WARNING:  Handle hot chilies with gloves and do not touch your eyes, nose or mouth after handling them.

Monday, May 1, 2017

Clay, Clay Go Away

     This photo from the internet is captioned "Red Clay Cliffs of Guam".  I grew up on Guam and the red clay was everywhere.  It was soft, slick and squishy under my bare feet after our tropical rainstorms. 

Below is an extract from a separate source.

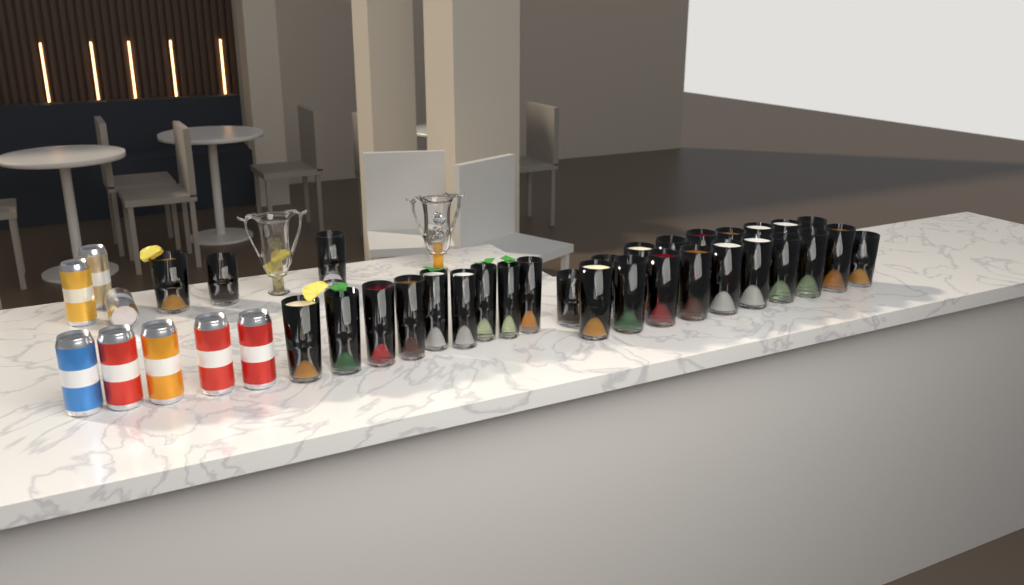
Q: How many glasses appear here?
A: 31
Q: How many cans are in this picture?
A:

     Clay is the tiniest soil particle.  It is almost invisible to the naked eye.  I'm not sure you can even isolate a single clay particle without the use of a microscope.  Consequently, lots of clay particles can pack really closely together and form a horizontal matrix that allows them to have great surface area. This characteristic is what makes clay stick to well to itself. (Think giant hard clods of the stuff)  However, clay does have a positive side,  it is relatively fertile because its particles are negatively charged and thus, attract nutrients like magnesium, calcium, and potassium.

     As a master gardener, I have always repeated the mantra "the cure for clay is compost"  this still holds true but there are many more things you can do to loosen up that hardpan clay.

1.  Do not further compact your clay soil, do not work it when it is wet and so not step on it after you have worked it.

2.  Add good compost or well-rotted manure to your soil and dig it in 4-6 inches.

3.  Mulch your soil to prevent it from drying out and forming rock hard clods.  Use leaves, straw or even cardboard.

4.  Break up hard pan soil by planting daikon, parsnips and other deep-rooted crops.

5.  Plant cover crops like fava beans or alfalfa, they have deep roots that will help break up clay then, you can till them into the ground in the spring before they go to seed, for "green manure."

     Amending and remediating clay soil is a multi-year process, tt takes time for the organic matter to do its work.  As with almost everything in the garden, be patient, you reap what you sow.